---------- Source material ----------

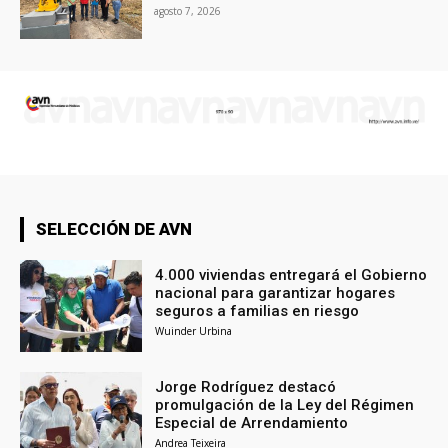
agosto 7, 2026
SELECCIÓN DE AVN
4.000 viviendas entregará el Gobierno
nacional para garantizar hogares
seguros a familias en riesgo
Wuinder Urbina
Jorge Rodríguez destacó
promulgación de la Ley del Régimen
Especial de Arrendamiento
Andrea Teixeira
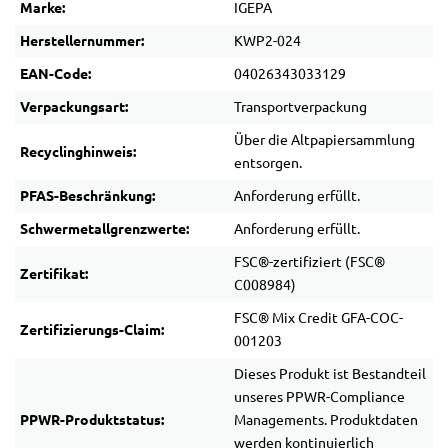
Marke:
IGEPA
Herstellernummer:
KWP2-024
EAN-Code:
04026343033129
Verpackungsart:
Transportverpackung
Über die Altpapiersammlung
Recyclinghinweis:
entsorgen.
PFAS-Beschränkung:
Anforderung erfüllt.
Schwermetallgrenzwerte:
Anforderung erfüllt.
FSC®-zertifiziert (FSC®
Zertifikat:
C008984)
FSC® Mix Credit GFA-COC-
Zertifizierungs-Claim:
001203
Dieses Produkt ist Bestandteil
unseres PPWR-Compliance
PPWR-Produktstatus:
Managements. Produktdaten
werden kontinuierlich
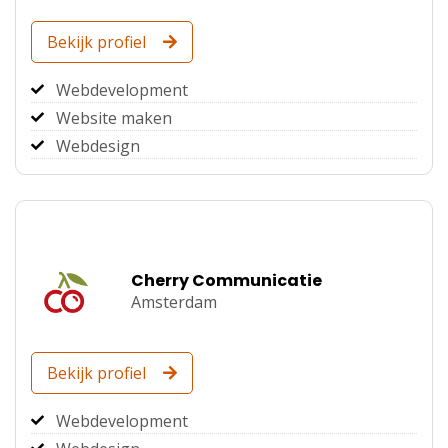
Bekijk profiel
Webdevelopment
Website maken
Webdesign
Cherry Communicatie
Amsterdam
Bekijk profiel
Webdevelopment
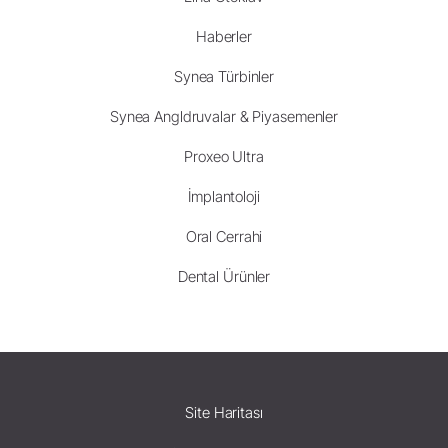
Haberler
Synea Türbinler
Synea Angldruvalar & Piyasemenler
Proxeo Ultra
İmplantoloji
Oral Cerrahi
Dental Ürünler
Site Haritası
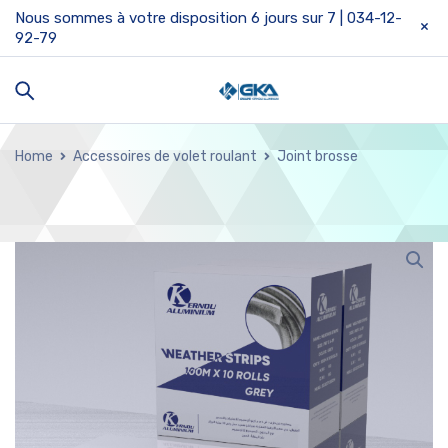
Nous sommes à votre disposition 6 jours sur 7 | 034-12-
92-79
Home
Accessoires de volet roulant
Joint brosse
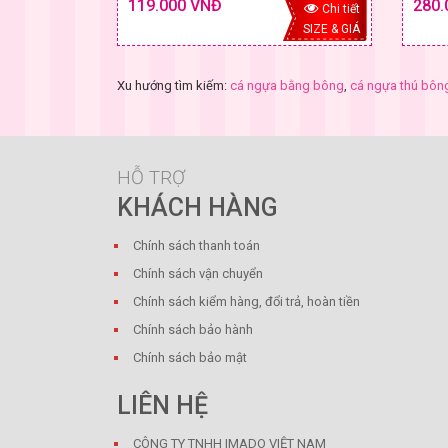
119.000 VNĐ
280.
Chi tiết
SIZE & GIÁ
Xu hướng tìm kiếm:
cá ngựa bằng bông
,
cá ngựa thú bôn
HỖ TRỢ
KHÁCH HÀNG
Chính sách thanh toán
Chính sách vận chuyển
Chính sách kiểm hàng, đổi trả, hoàn tiền
Chính sách bảo hành
Chính sách bảo mật
LIÊN HỆ
CÔNG TY TNHH IMADO VIỆT NAM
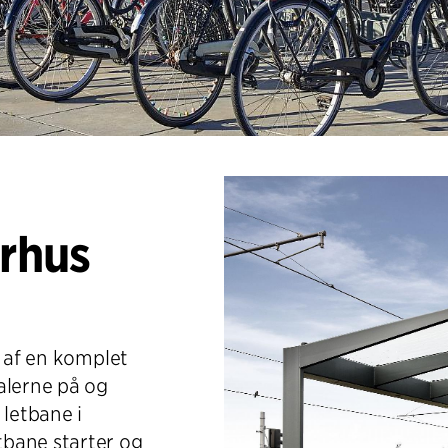
arhus
t af en komplet
alerne på og
 letbane i
bane starter og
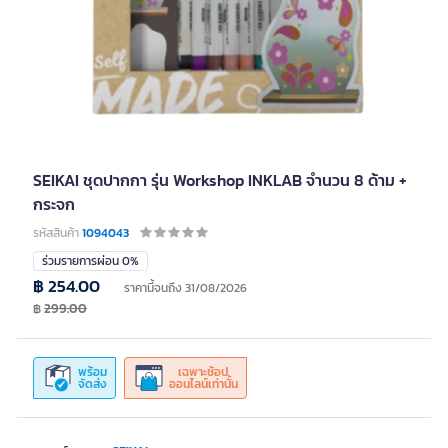
SEIKAI ชุดปากกา รุ่น Workshop INKLAB จำนวน 8 ด้าม +
กระจก
รหัสสินค้า
1094043
ร่วมรายการผ่อน 0%
฿ 254.00
ราคานี้จนถึง 31/08/2026
฿
299.00
พร้อม
เฉพาะช้อป
จัดส่ง
ออนไลน์เท่านั้น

----------

The problem = From the first line to the last, retype the data exactly, without images.

Completed task =
agosto 7, 2026
SELECCIÓN DE AVN
4.000 viviendas entregará el Gobierno
nacional para garantizar hogares
seguros a familias en riesgo
Wuinder Urbina
Jorge Rodríguez destacó
promulgación de la Ley del Régimen
Especial de Arrendamiento
Andrea Teixeira
Marke:
IGEPA
Herstellernummer:
KWP2-024
EAN-Code:
04026343033129
Verpackungsart:
Transportverpackung
Über die Altpapiersammlung
Recyclinghinweis:
entsorgen.
PFAS-Beschränkung:
Anforderung erfüllt.
Schwermetallgrenzwerte:
Anforderung erfüllt.
FSC®-zertifiziert (FSC®
Zertifikat:
C008984)
FSC® Mix Credit GFA-COC-
Zertifizierungs-Claim:
001203
Dieses Produkt ist Bestandteil
unseres PPWR-Compliance
PPWR-Produktstatus:
Managements. Produktdaten
werden kontinuierlich
Bekijk profiel
Webdevelopment
Website maken
Webdesign
Cherry Communicatie
Amsterdam
Bekijk profiel
Webdevelopment
Haberler
Synea Türbinler
Synea Angldruvalar & Piyasemenler
Proxeo Ultra
İmplantoloji
Oral Cerrahi
Dental Ürünler
Site Haritası
Nous sommes à votre disposition 6 jours sur 7 | 034-12-
92-79
Home
Accessoires de volet roulant
Joint brosse
119.000 VNĐ
280.
Chi tiết
SIZE & GIÁ
Xu hướng tìm kiếm:
cá ngựa bằng bông
,
cá ngựa thú bôn
HỖ TRỢ
KHÁCH HÀNG
Chính sách thanh toán
Chính sách vận chuyển
Chính sách kiểm hàng, đổi trả, hoàn tiền
Chính sách bảo hành
Chính sách bảo mật
LIÊN HỆ
CÔNG TY TNHH IMADO VIỆT NAM
arhus
t af en komplet
alerne på og
 letbane i
bane starter og
SEIKAI ชุดปากกา รุ่น Workshop INKLAB จำนวน 8 ด้าม +
กระจก
รหัสสินค้า
1094043
ร่วมรายการผ่อน 0%
฿ 254.00
ราคานี้จนถึง 31/08/2026
฿
299.00
พร้อม
เฉพาะช้อป
จัดส่ง
ออนไลน์เท่านั้น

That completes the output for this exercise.